Does Outsourced Telemarketing Provide a Safety Net?
It does not. The contractor on whose behalf the telemarketing calls are being made is the party ultimately responsible for violations of the law. If you have a strong written agreement in place with the outsourced call center operation – and they have insurance or a bond hopefully backing that up –then you could go after them for their violations of telemarketing law that you get hit with, but that is, of course, a secondary measure.

What Are My Liability Concerns?
The Telephone Consumer Protection Act or TCPA allows private actions and provides for between $500 and $1,500 in statutory damages for each violation, with treble damages available for willful or knowing violations, as well as injunctive relief. In addition to private rights of action, the TCPA is enforced by the FCC and state attorneys general, with allowable fines that can reach $16,000 per violation.

By various accounts, TCPA filings are up 40-60% in 2013, when compared to the same period in 2012. For instance, Steve Madden, Ltd., an international shoe retailer, was accused of sending more than 200,000 text messages to consumers, but claimed that consumers had consented to receive the messages by providing their cell phone numbers while visiting Steve Madden’s stores and website. The court found that clear and conspicuous consent had not been adequately proved and Steve Madden ultimately settled the case out of court for more than $10 million.
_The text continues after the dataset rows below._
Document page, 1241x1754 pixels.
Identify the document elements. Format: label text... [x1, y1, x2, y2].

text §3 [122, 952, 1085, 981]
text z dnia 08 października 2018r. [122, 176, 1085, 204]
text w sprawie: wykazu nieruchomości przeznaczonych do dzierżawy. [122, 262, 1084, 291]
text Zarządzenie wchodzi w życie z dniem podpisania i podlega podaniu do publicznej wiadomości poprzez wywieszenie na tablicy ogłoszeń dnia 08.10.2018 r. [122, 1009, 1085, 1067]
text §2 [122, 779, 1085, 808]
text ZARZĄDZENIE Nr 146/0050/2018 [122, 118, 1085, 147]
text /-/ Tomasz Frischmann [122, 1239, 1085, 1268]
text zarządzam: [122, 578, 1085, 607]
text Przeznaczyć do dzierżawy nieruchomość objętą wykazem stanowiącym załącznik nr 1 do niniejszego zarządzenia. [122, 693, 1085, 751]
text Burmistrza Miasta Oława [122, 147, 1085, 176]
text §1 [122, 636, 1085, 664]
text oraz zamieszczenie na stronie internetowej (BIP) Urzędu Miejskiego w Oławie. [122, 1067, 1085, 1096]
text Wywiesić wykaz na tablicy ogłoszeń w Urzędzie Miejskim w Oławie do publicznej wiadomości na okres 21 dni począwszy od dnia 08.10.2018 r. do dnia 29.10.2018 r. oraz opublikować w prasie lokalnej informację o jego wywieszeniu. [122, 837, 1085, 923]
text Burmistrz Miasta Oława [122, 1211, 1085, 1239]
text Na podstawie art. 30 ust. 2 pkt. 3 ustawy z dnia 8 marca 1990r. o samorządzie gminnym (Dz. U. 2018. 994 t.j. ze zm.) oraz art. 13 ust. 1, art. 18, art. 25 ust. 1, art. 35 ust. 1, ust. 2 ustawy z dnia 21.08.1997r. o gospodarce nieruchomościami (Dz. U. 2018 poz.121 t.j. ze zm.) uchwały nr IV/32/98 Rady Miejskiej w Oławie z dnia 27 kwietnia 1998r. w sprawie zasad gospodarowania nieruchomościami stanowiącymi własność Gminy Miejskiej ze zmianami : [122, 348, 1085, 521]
What About If I’m Calling the Consumer’s Land Line?
The rules are a bit different. Calls, whether informational or telemarketing, made to a land line, (and assuming you are clear on DNC issues) can be made using an ATDS without concern. If you are making an informational call to a land line using a prerecorded message you are also fine. However, if you are making a telemarketing call to a land line using a prerecorded message, you must have express written consent.